::: TASK DATA

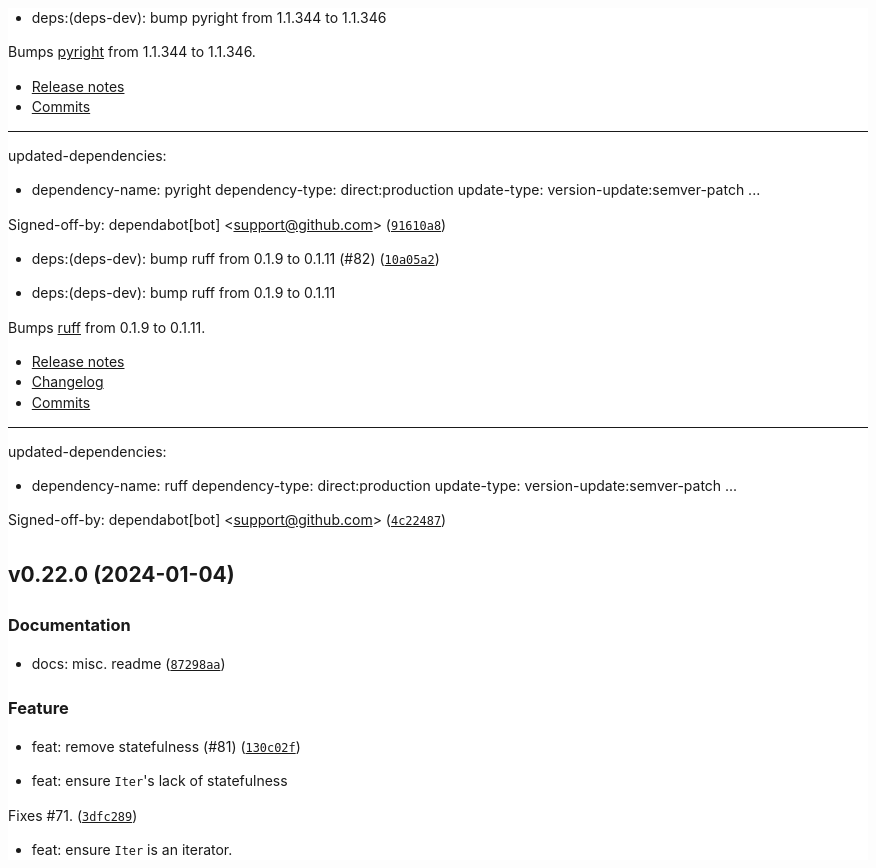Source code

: * deps:(deps-dev): bump pyright from 1.1.344 to 1.1.346

Bumps [pyright](https://github.com/RobertCraigie/pyright-python) from 1.1.344 to 1.1.346.
- [Release notes](https://github.com/RobertCraigie/pyright-python/releases)
- [Commits](https://github.com/RobertCraigie/pyright-python/compare/v1.1.344...v1.1.346)

---
updated-dependencies:
- dependency-name: pyright
  dependency-type: direct:production
  update-type: version-update:semver-patch
...

Signed-off-by: dependabot[bot] &lt;support@github.com&gt; ([`91610a8`](https://github.com/MartinBernstorff/iterpy/commit/91610a87d248404b1f0a514f580ff44890d3c85a))

* deps:(deps-dev): bump ruff from 0.1.9 to 0.1.11 (#82) ([`10a05a2`](https://github.com/MartinBernstorff/iterpy/commit/10a05a2d3fd0b50d8af609c1807920d6dfe5e4c5))

* deps:(deps-dev): bump ruff from 0.1.9 to 0.1.11

Bumps [ruff](https://github.com/astral-sh/ruff) from 0.1.9 to 0.1.11.
- [Release notes](https://github.com/astral-sh/ruff/releases)
- [Changelog](https://github.com/astral-sh/ruff/blob/main/CHANGELOG.md)
- [Commits](https://github.com/astral-sh/ruff/compare/v0.1.9...v0.1.11)

---
updated-dependencies:
- dependency-name: ruff
  dependency-type: direct:production
  update-type: version-update:semver-patch
...

Signed-off-by: dependabot[bot] &lt;support@github.com&gt; ([`4c22487`](https://github.com/MartinBernstorff/iterpy/commit/4c2248782f296a69a9b0f14bae321b02c648a4d5))


## v0.22.0 (2024-01-04)

### Documentation

* docs: misc. readme ([`87298aa`](https://github.com/MartinBernstorff/iterpy/commit/87298aae7c38f46559e72727beecd6218cbe2411))

### Feature

* feat: remove statefulness (#81) ([`130c02f`](https://github.com/MartinBernstorff/iterpy/commit/130c02f3cea9cccc9b7662b16910f222ad055529))

* feat: ensure `Iter`&#39;s lack of statefulness

Fixes #71. ([`3dfc289`](https://github.com/MartinBernstorff/iterpy/commit/3dfc28989a8c902f4d8bc6fcf1235dd5958f464e))

* feat: ensure `Iter` is an iterator.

::::::

> _WHAT IS EXPECTED_: Once the images are removed, print the remaining data exactly as it appears above.

> _SOLUTION TO THIS PROBLEM_:
Source code

: * deps:(deps-dev): bump pyright from 1.1.344 to 1.1.346

Bumps [pyright](https://github.com/RobertCraigie/pyright-python) from 1.1.344 to 1.1.346.
- [Release notes](https://github.com/RobertCraigie/pyright-python/releases)
- [Commits](https://github.com/RobertCraigie/pyright-python/compare/v1.1.344...v1.1.346)

---
updated-dependencies:
- dependency-name: pyright
  dependency-type: direct:production
  update-type: version-update:semver-patch
...

Signed-off-by: dependabot[bot] &lt;support@github.com&gt; ([`91610a8`](https://github.com/MartinBernstorff/iterpy/commit/91610a87d248404b1f0a514f580ff44890d3c85a))

* deps:(deps-dev): bump ruff from 0.1.9 to 0.1.11 (#82) ([`10a05a2`](https://github.com/MartinBernstorff/iterpy/commit/10a05a2d3fd0b50d8af609c1807920d6dfe5e4c5))

* deps:(deps-dev): bump ruff from 0.1.9 to 0.1.11

Bumps [ruff](https://github.com/astral-sh/ruff) from 0.1.9 to 0.1.11.
- [Release notes](https://github.com/astral-sh/ruff/releases)
- [Changelog](https://github.com/astral-sh/ruff/blob/main/CHANGELOG.md)
- [Commits](https://github.com/astral-sh/ruff/compare/v0.1.9...v0.1.11)

---
updated-dependencies:
- dependency-name: ruff
  dependency-type: direct:production
  update-type: version-update:semver-patch
...

Signed-off-by: dependabot[bot] &lt;support@github.com&gt; ([`4c22487`](https://github.com/MartinBernstorff/iterpy/commit/4c2248782f296a69a9b0f14bae321b02c648a4d5))


## v0.22.0 (2024-01-04)

### Documentation

* docs: misc. readme ([`87298aa`](https://github.com/MartinBernstorff/iterpy/commit/87298aae7c38f46559e72727beecd6218cbe2411))

### Feature

* feat: remove statefulness (#81) ([`130c02f`](https://github.com/MartinBernstorff/iterpy/commit/130c02f3cea9cccc9b7662b16910f222ad055529))

* feat: ensure `Iter`&#39;s lack of statefulness

Fixes #71. ([`3dfc289`](https://github.com/MartinBernstorff/iterpy/commit/3dfc28989a8c902f4d8bc6fcf1235dd5958f464e))

* feat: ensure `Iter` is an iterator.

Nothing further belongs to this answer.